U.S. taxpayers will be receiving tax rebate payments of up to $1,800 starting today. The rebates are supposed to revive the faltering U.S. economy, but consumers are not going wild with their plans to spend the money.
Suze Orman explains why going on a shopping spree with this kind of unexpected money doesn’t make sense, even though that’s the idea behind the economic stimulus payments:
In case you feel you have a patriotic duty to splurge with your stimulus check, the way some politicians are urging (Bernanke, for one), let me reassure you that paying off debts goes even farther to stabilize the economy and shake off the problems that are causing the current recession.
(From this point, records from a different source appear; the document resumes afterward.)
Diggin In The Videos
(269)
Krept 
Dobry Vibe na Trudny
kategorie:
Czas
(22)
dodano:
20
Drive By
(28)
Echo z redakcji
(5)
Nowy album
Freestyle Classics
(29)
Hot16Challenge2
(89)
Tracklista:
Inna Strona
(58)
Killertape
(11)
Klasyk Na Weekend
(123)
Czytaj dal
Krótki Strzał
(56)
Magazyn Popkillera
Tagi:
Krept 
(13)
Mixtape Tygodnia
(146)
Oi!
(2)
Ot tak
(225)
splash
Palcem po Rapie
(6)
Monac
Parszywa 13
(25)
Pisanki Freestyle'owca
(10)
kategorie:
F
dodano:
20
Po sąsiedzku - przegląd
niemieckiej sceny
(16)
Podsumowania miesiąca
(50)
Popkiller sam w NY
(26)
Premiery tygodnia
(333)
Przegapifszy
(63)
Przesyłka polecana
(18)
In case anyone needs to be reminded, the recession grew out of a financial crisis caused primarily by U.S. consumers owing too much money.
For about a quarter of a million families, the stimulus payments will make the difference in their mortgage payments that allows them to avoid foreclosure. If you use your stimulus check to pay your mortgage, you are not alone, and the benefit to the national economy if the bank doesn’t have to kick you out on the street is substantial. (All the more so now that home vacancies are at the highest levels ever recorded.)
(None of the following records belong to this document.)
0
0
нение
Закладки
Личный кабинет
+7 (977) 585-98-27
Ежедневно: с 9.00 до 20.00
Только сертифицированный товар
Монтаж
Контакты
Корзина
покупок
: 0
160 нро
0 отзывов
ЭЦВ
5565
Regardless of your level of debt, if you have any debt at all, it makes sense to pay your debts. This includes credit cards, car loans, home mortgages, and any other arrangement in which you need to pay money to someone over a period of time. If you have a student loan, you might make the biggest difference for the economy by paying it back a little early. The way things are looking now, a million students may not be able to attend college this fall because of the way the ongoing breakdown of financial institutions is affecting student loan funding. Depending on who you owe your student loan to, the money you repay now might be used to make new loans to current college students later this year.
Most Americans have moderate to high levels of debt. For example, as I wrote recently, the average U.S. house is less than 50 percent paid for. So the question of what to do with a little “extra” money is misleading. The money has already been spent.
Most consumers with no debt are either poor or rich — too poor to get a credit card or car loan, or too rich to need one. Economists believe low-income consumers will spend most of their rebates within a matter of weeks, although as President Bush suggested today, this may not be any new spending, but only enough to “help . . . offset the high prices we’re seeing at the gas pump and the grocery store.” Wealthier consumers are not really expected to notice the rebate payments, so economists don’t expect any extra spending from them.
I’ve seen a series of surveys conducted by trade groups hoping to find that consumers will spend the money on vacations, electronics, cars, and so on. The results are, from the sellers’ point of view, disappointing. According to the surveys, consumers were planning to spend between 10 and 25 percent of the rebate money on new big-ticket items and discretionary purchases, but these surveys were taken before the recent jump up in petroleum and food prices. The actual level of new spending, after consumers fill up their fuel tanks, might be around 5 percent, or $6 billion.
This is what happens when stimulus payments arrive at the same time as an energy price shock (record high oil prices again today) and the lowest levels of consumer confidence in 26 years (measured by the Reuters/University of Michigan consumer sentiment survey). Consumers who are skeptical about the economy can’t be expected to go out and spend freely, but at least the extra money will help them shrug off some of the more gloomy scenarios that might be worrying them. And maybe that’s the kind of economic stimulus we should expect from the current round of stimulus payments.